WRDX
- Smyrna, Delaware; United States;
- Broadcast area: New Castle County Kent County Northern Delaware Beaches
- Frequency: 92.9 MHz (HD Radio)
- Branding: 92.9 TOM FM

Programming
- Format: Adult contemporary
- Subchannels: HD2: WWTX simulcast (Sports)

Ownership
- Owner: iHeartMedia, Inc.; (iHM Licenses, LLC);
- Sister stations: WILM (AM), WDOV, WDSD, WWTX

History
- First air date: 1993; 33 years ago (as WYHH)
- Former call signs: WYHH (1991–1994) WSRV (1994–1997) WDSD (1997–2007)

Technical information
- Licensing authority: FCC
- Facility ID: 4676
- Class: A
- ERP: 1,700 watts (analog) 17 watts (digital)
- HAAT: 115 meters (377 ft)
- Transmitter coordinates: 39°12′3″N 75°33′55″W﻿ / ﻿39.20083°N 75.56528°W

Links
- Public license information: Public file; LMS;
- Webcast: Listen Live Listen Live (HD2)
- Website: 929tomfm.iheart.com

= WRDX =

WRDX (92.9 FM) is a radio station licensed to serve Smyrna, Delaware. It is owned by iHeartMedia, Inc., and airs an adult contemporary format.

The station was assigned its call letters by the Federal Communications Commission on September 7, 2007, when it swapped with sister station WDSD.

==Format flips==
On October 21, 2008, WRDX dropped its hot adult contemporary format as "The River" for adult hits as "Tom FM".

On March 1, 2014, WRDX changed their format back to hot adult contemporary, still under the "Tom FM" branding.

On September 3, 2014, WRDX rebranded as "Mix 92.9".

On July 1, 2016, WRDX changed their format to Hot AC, branded as "92.9 Tom FM".

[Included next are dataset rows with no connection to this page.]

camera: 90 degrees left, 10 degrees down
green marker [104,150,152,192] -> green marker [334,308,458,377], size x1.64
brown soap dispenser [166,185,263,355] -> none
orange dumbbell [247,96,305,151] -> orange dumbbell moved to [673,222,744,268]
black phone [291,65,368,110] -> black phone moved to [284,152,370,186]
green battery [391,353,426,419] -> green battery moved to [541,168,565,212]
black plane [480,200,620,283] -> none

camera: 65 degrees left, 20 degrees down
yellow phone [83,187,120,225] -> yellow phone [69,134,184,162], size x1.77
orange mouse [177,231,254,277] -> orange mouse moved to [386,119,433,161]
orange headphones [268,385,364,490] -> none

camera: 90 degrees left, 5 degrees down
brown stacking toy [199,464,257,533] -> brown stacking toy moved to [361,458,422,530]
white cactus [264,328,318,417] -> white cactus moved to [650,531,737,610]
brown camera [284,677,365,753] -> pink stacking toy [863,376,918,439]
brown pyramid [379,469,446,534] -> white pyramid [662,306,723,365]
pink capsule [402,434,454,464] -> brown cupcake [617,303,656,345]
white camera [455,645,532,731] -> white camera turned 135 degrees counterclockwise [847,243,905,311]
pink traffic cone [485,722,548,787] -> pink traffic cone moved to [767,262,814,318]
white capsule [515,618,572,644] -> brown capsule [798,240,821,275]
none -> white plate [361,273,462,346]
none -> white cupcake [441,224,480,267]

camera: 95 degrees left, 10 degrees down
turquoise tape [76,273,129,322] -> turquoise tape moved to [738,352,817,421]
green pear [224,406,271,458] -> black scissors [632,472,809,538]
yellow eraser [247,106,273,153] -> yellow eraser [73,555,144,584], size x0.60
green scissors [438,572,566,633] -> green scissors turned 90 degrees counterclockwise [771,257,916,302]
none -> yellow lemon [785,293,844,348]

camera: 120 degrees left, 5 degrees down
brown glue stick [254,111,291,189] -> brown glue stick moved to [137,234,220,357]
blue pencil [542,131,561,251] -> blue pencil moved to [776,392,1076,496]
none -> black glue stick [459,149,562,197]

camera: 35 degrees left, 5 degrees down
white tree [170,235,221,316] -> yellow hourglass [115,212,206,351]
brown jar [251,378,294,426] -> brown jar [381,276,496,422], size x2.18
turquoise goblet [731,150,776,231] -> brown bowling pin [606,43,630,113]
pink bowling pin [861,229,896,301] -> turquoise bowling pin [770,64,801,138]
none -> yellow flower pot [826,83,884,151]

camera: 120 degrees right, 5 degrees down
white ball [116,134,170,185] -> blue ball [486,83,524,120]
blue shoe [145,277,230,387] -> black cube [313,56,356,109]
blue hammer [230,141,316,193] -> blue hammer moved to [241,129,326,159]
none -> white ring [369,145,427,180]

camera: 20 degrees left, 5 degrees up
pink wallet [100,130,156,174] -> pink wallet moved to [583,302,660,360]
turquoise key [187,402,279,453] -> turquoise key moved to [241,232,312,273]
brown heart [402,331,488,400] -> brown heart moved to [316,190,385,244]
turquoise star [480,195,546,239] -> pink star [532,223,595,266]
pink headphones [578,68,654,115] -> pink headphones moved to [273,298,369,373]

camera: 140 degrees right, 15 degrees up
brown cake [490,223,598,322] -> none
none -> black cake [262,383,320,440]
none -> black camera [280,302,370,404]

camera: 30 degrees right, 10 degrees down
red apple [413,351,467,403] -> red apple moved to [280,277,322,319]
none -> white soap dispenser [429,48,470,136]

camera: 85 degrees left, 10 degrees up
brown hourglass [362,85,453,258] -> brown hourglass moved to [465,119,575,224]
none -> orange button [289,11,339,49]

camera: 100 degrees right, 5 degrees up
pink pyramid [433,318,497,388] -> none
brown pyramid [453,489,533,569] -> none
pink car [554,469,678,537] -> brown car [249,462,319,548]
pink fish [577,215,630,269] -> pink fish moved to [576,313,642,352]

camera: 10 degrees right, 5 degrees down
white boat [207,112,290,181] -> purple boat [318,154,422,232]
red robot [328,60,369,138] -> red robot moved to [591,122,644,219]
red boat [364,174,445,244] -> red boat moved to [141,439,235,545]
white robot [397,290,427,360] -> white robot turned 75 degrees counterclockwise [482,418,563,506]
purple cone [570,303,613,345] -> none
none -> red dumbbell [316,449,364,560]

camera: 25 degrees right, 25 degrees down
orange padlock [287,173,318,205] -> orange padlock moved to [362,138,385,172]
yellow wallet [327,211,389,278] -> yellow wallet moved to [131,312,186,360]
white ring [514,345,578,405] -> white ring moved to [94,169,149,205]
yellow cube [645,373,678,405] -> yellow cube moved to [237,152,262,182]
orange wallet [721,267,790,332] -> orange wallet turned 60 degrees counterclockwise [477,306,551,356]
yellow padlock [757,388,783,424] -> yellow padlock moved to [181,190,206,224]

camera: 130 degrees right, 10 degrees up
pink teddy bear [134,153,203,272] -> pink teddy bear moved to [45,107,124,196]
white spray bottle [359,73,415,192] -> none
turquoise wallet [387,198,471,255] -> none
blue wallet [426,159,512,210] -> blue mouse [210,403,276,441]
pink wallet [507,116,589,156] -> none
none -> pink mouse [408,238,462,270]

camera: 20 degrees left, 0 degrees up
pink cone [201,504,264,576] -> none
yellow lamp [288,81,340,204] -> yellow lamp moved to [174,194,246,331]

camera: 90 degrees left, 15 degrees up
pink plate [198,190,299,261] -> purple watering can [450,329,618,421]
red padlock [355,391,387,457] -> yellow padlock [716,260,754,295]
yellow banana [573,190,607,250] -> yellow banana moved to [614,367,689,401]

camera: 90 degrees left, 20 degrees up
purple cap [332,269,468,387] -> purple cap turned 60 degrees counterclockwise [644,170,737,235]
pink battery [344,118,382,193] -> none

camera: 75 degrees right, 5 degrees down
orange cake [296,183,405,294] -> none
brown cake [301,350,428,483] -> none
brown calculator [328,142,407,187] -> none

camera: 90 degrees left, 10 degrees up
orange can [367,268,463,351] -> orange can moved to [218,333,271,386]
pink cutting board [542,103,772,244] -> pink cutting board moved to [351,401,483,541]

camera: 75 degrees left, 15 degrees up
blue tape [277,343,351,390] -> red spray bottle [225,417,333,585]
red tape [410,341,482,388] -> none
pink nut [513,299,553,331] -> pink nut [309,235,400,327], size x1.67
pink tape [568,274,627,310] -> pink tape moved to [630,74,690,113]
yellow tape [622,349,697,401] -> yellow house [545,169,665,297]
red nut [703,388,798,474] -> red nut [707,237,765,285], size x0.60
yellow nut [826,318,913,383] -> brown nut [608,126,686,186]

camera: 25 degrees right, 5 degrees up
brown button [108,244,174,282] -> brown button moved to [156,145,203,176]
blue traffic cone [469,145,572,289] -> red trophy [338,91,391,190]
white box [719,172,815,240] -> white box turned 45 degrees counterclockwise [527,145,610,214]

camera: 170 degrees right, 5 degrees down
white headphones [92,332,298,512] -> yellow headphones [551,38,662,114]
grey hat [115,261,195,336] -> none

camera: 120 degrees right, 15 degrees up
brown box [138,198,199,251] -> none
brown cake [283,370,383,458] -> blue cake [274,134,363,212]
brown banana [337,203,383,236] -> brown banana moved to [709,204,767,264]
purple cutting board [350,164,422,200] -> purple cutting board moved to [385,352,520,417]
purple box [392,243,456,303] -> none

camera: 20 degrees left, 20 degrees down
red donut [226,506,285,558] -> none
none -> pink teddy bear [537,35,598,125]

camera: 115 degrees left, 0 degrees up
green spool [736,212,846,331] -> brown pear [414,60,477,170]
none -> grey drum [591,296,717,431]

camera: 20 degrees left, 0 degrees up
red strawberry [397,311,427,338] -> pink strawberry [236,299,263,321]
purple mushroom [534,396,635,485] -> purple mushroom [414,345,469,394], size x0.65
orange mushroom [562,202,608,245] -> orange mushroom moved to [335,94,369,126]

On either November 6 or November 7, 2020, WRDX changed its format from Hot AC to Christmas music still branded as "Tom FM", but changed its slogan to, "Delaware's Christmas Station". The format change happened on November 5, 2021, November 11, 2022, November 10, 2023, November 8, 2024, and November 7, 2025 and it usually ends on December 26 at midnight but on 2023 it lasted longer until January 2, 2024 at midnight, and on 2025 it lasted a bit longer until December 29, 2025 at midnight.